While the apex court suggested an increase in CNG buses, the Delhi government claimed that new buses can't be added overnight without a tendering process.
Unhappy with the steps taken by the Centre and the state governments of Delhi, Haryana and Punjab to improve air quality in the National Capital Region (NCR), the Supreme Court on Wednesday pulled up their officials and said “bureaucracy has developed an inertia,” leading to “a policy paralysis.” It, however, observed that it doesn’t want to penalise farmers for stubble burning, one of the reasons for the toxic air, “as a majority of them have such small landholdings and can’t afford stubble cutting machines”.
A bench comprising Chief Justice NV Ramana and Justices DY Chandrachud and Surya Kant said it expected the authorities to do much more than seeking directions like work-from-home, carpooling, and use of sprinklers to tackle the air pollution. “… bureaucracy has developed an inertia, an apathy… They wait for the court to pass an order even on things like how to stop a car or put out a fire by using a bucket or a mop. We have to do everything… This is the attitude developed by the Executive,” the court lamented.
The Centre had earlier called a meeting of the NCR states to decide on the action plan, after a stern directive was issued by the apex court. “When Delhi is completely choked, this court is forced to step in. Tell us what has Centre and the states been doing in the remaining parts of the year? … it has become a yearly phenomenon,” the Chief Justice told Solicitor General Tushar Mehta.
Justice Surya Kant, who during the earlier hearing insisted on grant of incentives to the farmers and the need to find alternatives to stubble burning, reiterated that “irrespective of figures in affidavits, we have to consider the plight of the farmers…what compels him to burn the stubble?” The SC’s remarks came after senior counsel AM Singhvi, appearing for the Delhi government, told it that the stubble burning was a major contributor to the air pollution during the winters.
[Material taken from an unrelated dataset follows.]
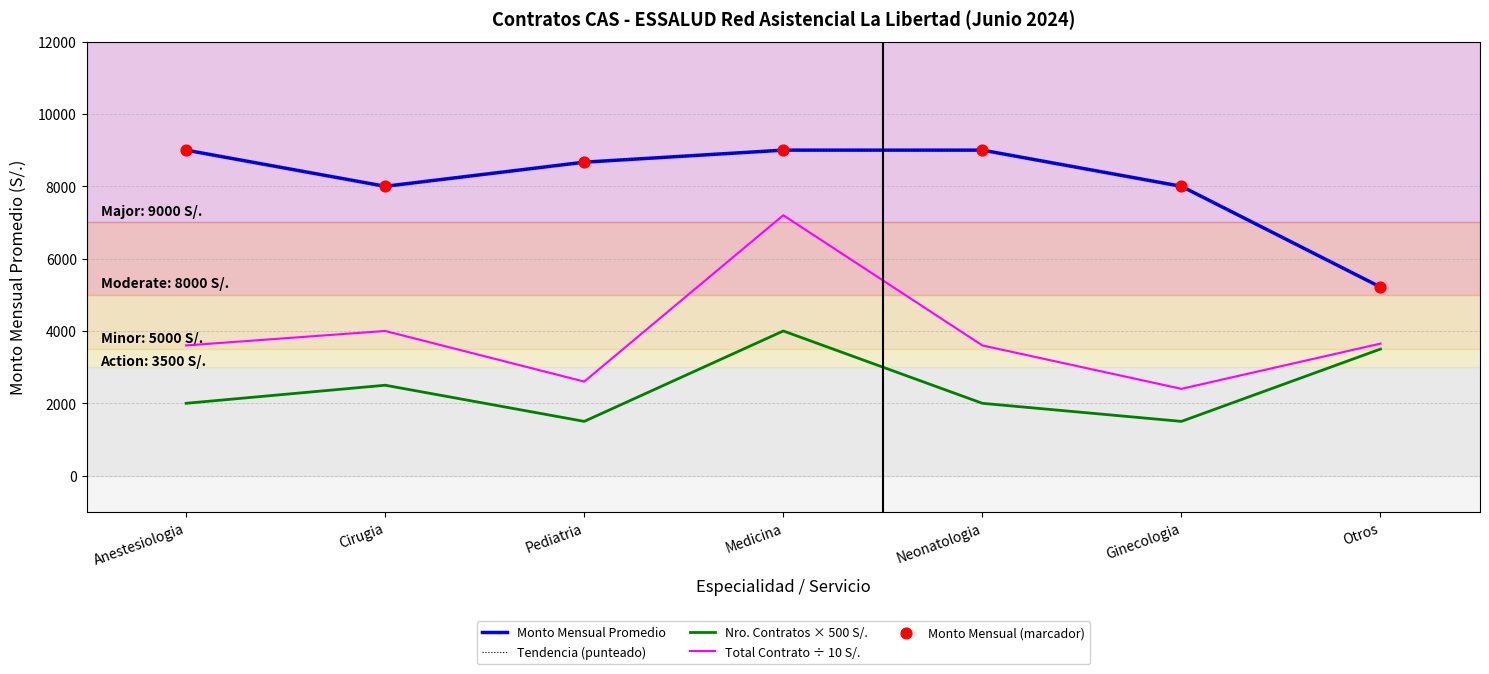

What is the total value across all series at Medicina?

38200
The apex court then deferred the hearing till November 24 after the Centre and governments of Delhi, Haryana and Punjab assured it that efforts are being done to tackle the situation.
Mehta informed the judges that the Meteorological department scientists, who were a part of the emergency meeting, had assured that the “situation would be better after November 21”. He suggested the court may wait till then before taking “harsh steps” like a complete lockdown in the Capital.
Questioning Centre’s affidavit which claimed that stubble burning contributes around 35% to 40% of air pollution, the Delhi government through senior counsel AM Singhvi pointed to a SAFAR study that pegged stubble burning’s contribution between 0% to 58% around the year, which may imply nil in March and up to 58% in October. It also emphasised that an odd-even vehicle scheme in the city won’t be able to curb air pollution if it’s not extended to cities in the NCR, as the state borders are porous and vehicular movement is frequent.
While the apex court suggested an increase in CNG buses, the Delhi government claimed that new buses can’t be added overnight without a tendering process. The Bench agreed with senior counsel Vikas Singh, who appeared for petitioner Aditya Dubey, that the rules are already there to control emissions from power plants, dust and other pollutants from industrial and construction activities, BS-VI norms for vehicles, but there is no oversight and implementation. Urging the top court to take concrete action to avert a similar situation next year, Singh submitted that change in government mandated rules in the past decade reduced the sowing time between the Rabi and Kharif crops, which forced farmers to leave their traditional ways and go for either stubble burning or using costly machines.
Stressing that it was in the process of purchasing more machines to remove the stubble, the counsel for Punjab government stated that more than 76,000 machines to decompose stubble have been provided to farmers in last three years, as a result of which number of total fires have gradually declined. More funds are required to buy these machines as they are funded 80% by the Centre and balance 20% is borne by the Panchayats, he added. The Haryana government too submitted that it was adhering to all the existing guidelines on air quality including work-from-home measures for employees.